The FAD stated “The committee heard that, if belimumab is not recommended for routine commissioning, more people would potentially have treatment with rituximab in its absence” (page 7). It therefore concluded that rituximab was still a relevant comparator [2].

The NICE AC noted that the long-term extension studies did not have comparator arms. It concluded that they did not provide long-term effectiveness evidence for belimumab compared with ST. In addition, the NICE AC concluded that the uncertainty about the relative clinical- and cost-effectiveness of belimumab and rituximab remains and should have been explored by the company using the BILAG-BR substudy.

The NICE AC discussed how the two cohorts used in the PSM analysis were from the US and Canada. Because of this, the NICE AC considered that there was uncertainty in the generalisability of the treatment effect observed in the analysis to the target population who would take belimumab in England. The NICE AC concluded that the results of the propensity score-matched analysis may not be relevant to NHS clinical practice. In addition, the NICE AC concluded that the results of the propensity score-matched analysis are likely biased in favour of belimumab.

6.2 Consideration of Cost Effectiveness

With regard to the application of the calibration factor, the NICE AC stated that they understood why the calibration factor had been applied but that concerns about the methodology remained. Based on the ERG critique, the NICE AC concluded that the company’s calibration factor to adjust for long-term organ damage was not suitable for decision making.

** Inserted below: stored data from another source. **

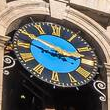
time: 2:48
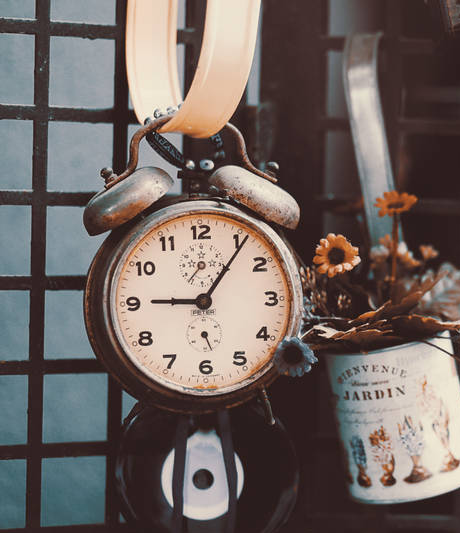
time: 9:06
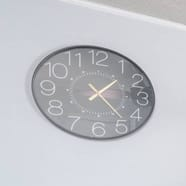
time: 1:23
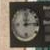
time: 12:14
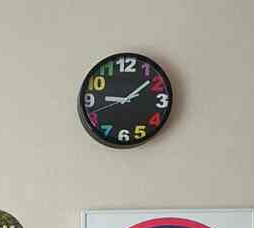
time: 9:08
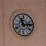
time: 11:13
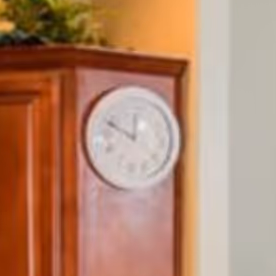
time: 11:49
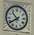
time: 10:39
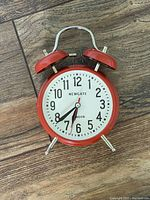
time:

The NICE AC did not think it was clinically plausible that nearly half of these modelled ‘non-responders’ (46.5%) would have had an SS score reduction of 4 or more at 52 weeks after reverting to ST alone at 24 weeks [2]. It further considered that a 6-month cycle length may have been more appropriate to use in the model to align with the 24-week continuation rule. It remained unclear whether the modelled response to treatment for belimumab ‘non-responders’ was consistent with the BLISS trials.

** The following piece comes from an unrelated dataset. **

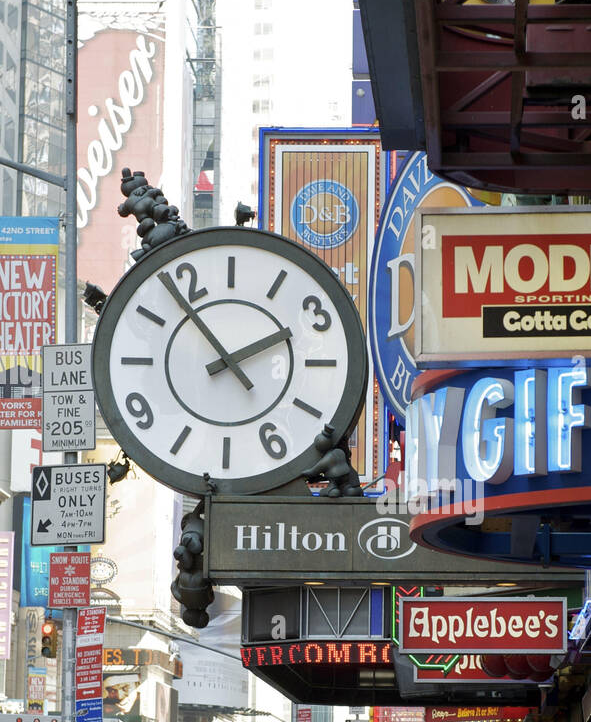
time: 1:53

Regarding the error that the ERG highlighted, with ‘non-responders’ having equal SS scores as responders after 1 year, the NICE AC noted that the impact of all conducted scenario analyses by the company on the ICER were small. It further discussed the ERG’s base-case, which used the BLISS evidence to incorporate the difference in disease activity between ‘non-responders’ and patients having ST in the first 52 weeks. The NICE AC preferred the ERG’s approach and concluded that disease activity for patients whose condition has not responded to belimumab should be based on the BLISS trials for the first 52 weeks.

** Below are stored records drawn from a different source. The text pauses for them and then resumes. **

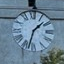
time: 1:32
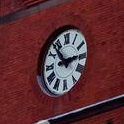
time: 2:53
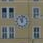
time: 11:02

The NICE AC agreed with the ERG that there was still uncertainty around the effect of the error in utility estimation on the cost-effectiveness results (Section 3.4.6). Instead of the scenario analysis in which all regression coefficients were varied by one standard deviation, the NICE AC would have preferred the company to provide a re-estimated model to resolve the uncertainty in the cost-effectiveness results.

The NICE AC considered that the most plausible ICERs for belimumab compared with ST would likely fall in between the company’s and ERG’s base-case deterministic ICERs. Therefore, it considered that both formulations of belimumab would be a cost-effective use of NHS resources.

7 Conclusions

In this review of TA397, the NICE AC recommended belimumab as an add-on treatment option for active autoantibody-positive SLE in the HDA-2 subgroup, in both intravenous and subcutaneous formulations, for routine commissioning. This decision was taken because the existing evidence suggested that belimumab plus ST reduced disease activity more than ST alone. A comparison with rituximab in the original TA397 was and still is lacking. Furthermore, the long-term effects and cost-effectiveness estimates remain uncertain due to the limited duration of existing trials.